# [Given entries]
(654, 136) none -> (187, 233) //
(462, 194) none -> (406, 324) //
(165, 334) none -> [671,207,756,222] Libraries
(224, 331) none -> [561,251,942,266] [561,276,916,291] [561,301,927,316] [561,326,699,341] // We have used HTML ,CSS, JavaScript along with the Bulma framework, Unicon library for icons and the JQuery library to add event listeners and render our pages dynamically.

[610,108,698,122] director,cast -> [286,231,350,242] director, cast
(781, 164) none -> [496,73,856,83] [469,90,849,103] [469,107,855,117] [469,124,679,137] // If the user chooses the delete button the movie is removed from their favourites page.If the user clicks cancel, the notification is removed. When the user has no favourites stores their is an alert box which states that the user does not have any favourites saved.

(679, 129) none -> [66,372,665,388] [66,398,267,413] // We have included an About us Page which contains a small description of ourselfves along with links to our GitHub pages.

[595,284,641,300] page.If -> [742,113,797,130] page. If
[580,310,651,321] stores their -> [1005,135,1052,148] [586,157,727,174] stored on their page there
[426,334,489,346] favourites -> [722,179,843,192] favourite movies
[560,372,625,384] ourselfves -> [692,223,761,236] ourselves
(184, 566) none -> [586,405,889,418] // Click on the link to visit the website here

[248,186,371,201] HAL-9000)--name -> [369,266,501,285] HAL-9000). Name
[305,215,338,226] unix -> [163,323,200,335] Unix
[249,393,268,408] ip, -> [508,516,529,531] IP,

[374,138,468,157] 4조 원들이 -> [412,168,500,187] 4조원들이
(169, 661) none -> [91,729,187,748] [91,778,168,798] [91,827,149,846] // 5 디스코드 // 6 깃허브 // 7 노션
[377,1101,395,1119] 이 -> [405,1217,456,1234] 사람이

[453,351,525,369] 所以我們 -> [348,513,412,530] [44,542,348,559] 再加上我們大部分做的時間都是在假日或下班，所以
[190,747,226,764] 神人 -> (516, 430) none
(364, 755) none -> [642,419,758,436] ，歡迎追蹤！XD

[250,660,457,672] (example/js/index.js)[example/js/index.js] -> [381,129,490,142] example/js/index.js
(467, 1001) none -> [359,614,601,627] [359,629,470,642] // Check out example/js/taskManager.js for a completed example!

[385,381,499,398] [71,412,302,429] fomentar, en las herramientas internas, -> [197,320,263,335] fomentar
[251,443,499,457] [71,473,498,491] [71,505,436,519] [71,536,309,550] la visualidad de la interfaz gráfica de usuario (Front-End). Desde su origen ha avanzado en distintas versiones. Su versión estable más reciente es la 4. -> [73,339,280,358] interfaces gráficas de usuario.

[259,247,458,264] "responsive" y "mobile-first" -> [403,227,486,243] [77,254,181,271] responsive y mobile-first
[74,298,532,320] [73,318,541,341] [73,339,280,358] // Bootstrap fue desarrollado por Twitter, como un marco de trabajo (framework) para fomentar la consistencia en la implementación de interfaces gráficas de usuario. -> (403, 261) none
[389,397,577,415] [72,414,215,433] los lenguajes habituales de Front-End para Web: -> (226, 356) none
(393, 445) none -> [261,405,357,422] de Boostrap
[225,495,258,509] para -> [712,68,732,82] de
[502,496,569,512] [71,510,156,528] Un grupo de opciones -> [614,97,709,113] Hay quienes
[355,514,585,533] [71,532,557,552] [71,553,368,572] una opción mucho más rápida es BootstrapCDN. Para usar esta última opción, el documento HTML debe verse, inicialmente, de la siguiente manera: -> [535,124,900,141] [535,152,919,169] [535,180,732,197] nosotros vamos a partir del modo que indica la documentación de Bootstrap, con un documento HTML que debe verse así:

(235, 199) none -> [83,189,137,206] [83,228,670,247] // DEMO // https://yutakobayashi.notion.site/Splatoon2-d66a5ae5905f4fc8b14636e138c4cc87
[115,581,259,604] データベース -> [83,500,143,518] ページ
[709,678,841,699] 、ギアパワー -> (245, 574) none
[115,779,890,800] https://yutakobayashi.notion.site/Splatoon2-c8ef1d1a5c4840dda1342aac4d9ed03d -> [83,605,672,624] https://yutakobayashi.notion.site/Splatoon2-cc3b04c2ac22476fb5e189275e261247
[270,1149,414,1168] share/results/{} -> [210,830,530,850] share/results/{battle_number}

# [Your goal]
Return the lines containing "Bootstrap", taking each one from the listing.

# [Exercise output]
[74,298,532,320] [73,318,541,341] [73,339,280,358] // Bootstrap fue desarrollado por Twitter, como un marco de trabajo (framework) para fomentar la consistencia en la implementación de interfaces gráficas de usuario. -> (403, 261) none
[355,514,585,533] [71,532,557,552] [71,553,368,572] una opción mucho más rápida es BootstrapCDN. Para usar esta última opción, el documento HTML debe verse, inicialmente, de la siguiente manera: -> [535,124,900,141] [535,152,919,169] [535,180,732,197] nosotros vamos a partir del modo que indica la documentación de Bootstrap, con un documento HTML que debe verse así:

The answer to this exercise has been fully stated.